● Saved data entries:

==*==

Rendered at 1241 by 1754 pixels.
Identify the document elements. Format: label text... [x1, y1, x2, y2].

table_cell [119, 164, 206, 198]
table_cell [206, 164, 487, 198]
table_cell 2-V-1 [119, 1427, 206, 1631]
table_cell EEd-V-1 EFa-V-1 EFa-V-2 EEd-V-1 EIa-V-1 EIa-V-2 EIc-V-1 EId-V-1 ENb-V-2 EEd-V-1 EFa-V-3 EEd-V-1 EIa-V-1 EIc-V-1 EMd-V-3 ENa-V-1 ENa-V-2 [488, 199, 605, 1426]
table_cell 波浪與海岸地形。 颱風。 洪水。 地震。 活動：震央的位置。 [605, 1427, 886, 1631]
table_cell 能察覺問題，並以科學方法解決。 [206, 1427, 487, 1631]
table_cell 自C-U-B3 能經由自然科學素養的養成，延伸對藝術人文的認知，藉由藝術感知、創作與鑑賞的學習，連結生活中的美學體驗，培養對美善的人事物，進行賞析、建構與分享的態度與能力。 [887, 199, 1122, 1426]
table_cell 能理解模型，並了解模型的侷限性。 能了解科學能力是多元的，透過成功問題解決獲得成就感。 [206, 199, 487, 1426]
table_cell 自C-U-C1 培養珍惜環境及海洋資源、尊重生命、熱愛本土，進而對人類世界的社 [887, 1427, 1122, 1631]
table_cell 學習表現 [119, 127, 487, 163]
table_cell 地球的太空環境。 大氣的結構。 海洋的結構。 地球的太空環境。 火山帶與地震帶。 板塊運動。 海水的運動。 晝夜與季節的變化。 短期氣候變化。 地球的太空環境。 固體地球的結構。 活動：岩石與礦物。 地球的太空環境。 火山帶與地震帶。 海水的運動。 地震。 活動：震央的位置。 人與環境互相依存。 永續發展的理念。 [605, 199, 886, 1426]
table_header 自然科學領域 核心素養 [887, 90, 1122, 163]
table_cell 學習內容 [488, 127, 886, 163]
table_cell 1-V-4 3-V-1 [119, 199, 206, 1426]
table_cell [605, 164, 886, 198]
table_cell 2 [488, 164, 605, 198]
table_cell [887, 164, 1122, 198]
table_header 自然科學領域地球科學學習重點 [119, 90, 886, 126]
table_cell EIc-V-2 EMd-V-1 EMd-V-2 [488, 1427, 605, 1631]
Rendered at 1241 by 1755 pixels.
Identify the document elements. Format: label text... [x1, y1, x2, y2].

==*==

● Directions for this task: Copy every line of the data above without changing anything.

● Answer for this exercise:
Rendered at 1241 by 1754 pixels.
Identify the document elements. Format: label text... [x1, y1, x2, y2].

table_cell [119, 164, 206, 198]
table_cell [206, 164, 487, 198]
table_cell 2-V-1 [119, 1427, 206, 1631]
table_cell EEd-V-1 EFa-V-1 EFa-V-2 EEd-V-1 EIa-V-1 EIa-V-2 EIc-V-1 EId-V-1 ENb-V-2 EEd-V-1 EFa-V-3 EEd-V-1 EIa-V-1 EIc-V-1 EMd-V-3 ENa-V-1 ENa-V-2 [488, 199, 605, 1426]
table_cell 波浪與海岸地形。 颱風。 洪水。 地震。 活動：震央的位置。 [605, 1427, 886, 1631]
table_cell 能察覺問題，並以科學方法解決。 [206, 1427, 487, 1631]
table_cell 自C-U-B3 能經由自然科學素養的養成，延伸對藝術人文的認知，藉由藝術感知、創作與鑑賞的學習，連結生活中的美學體驗，培養對美善的人事物，進行賞析、建構與分享的態度與能力。 [887, 199, 1122, 1426]
table_cell 能理解模型，並了解模型的侷限性。 能了解科學能力是多元的，透過成功問題解決獲得成就感。 [206, 199, 487, 1426]
table_cell 自C-U-C1 培養珍惜環境及海洋資源、尊重生命、熱愛本土，進而對人類世界的社 [887, 1427, 1122, 1631]
table_cell 學習表現 [119, 127, 487, 163]
table_cell 地球的太空環境。 大氣的結構。 海洋的結構。 地球的太空環境。 火山帶與地震帶。 板塊運動。 海水的運動。 晝夜與季節的變化。 短期氣候變化。 地球的太空環境。 固體地球的結構。 活動：岩石與礦物。 地球的太空環境。 火山帶與地震帶。 海水的運動。 地震。 活動：震央的位置。 人與環境互相依存。 永續發展的理念。 [605, 199, 886, 1426]
table_header 自然科學領域 核心素養 [887, 90, 1122, 163]
table_cell 學習內容 [488, 127, 886, 163]
table_cell 1-V-4 3-V-1 [119, 199, 206, 1426]
table_cell [605, 164, 886, 198]
table_cell 2 [488, 164, 605, 198]
table_cell [887, 164, 1122, 198]
table_header 自然科學領域地球科學學習重點 [119, 90, 886, 126]
table_cell EIc-V-2 EMd-V-1 EMd-V-2 [488, 1427, 605, 1631]
Rendered at 1241 by 1755 pixels.
Identify the document elements. Format: label text... [x1, y1, x2, y2].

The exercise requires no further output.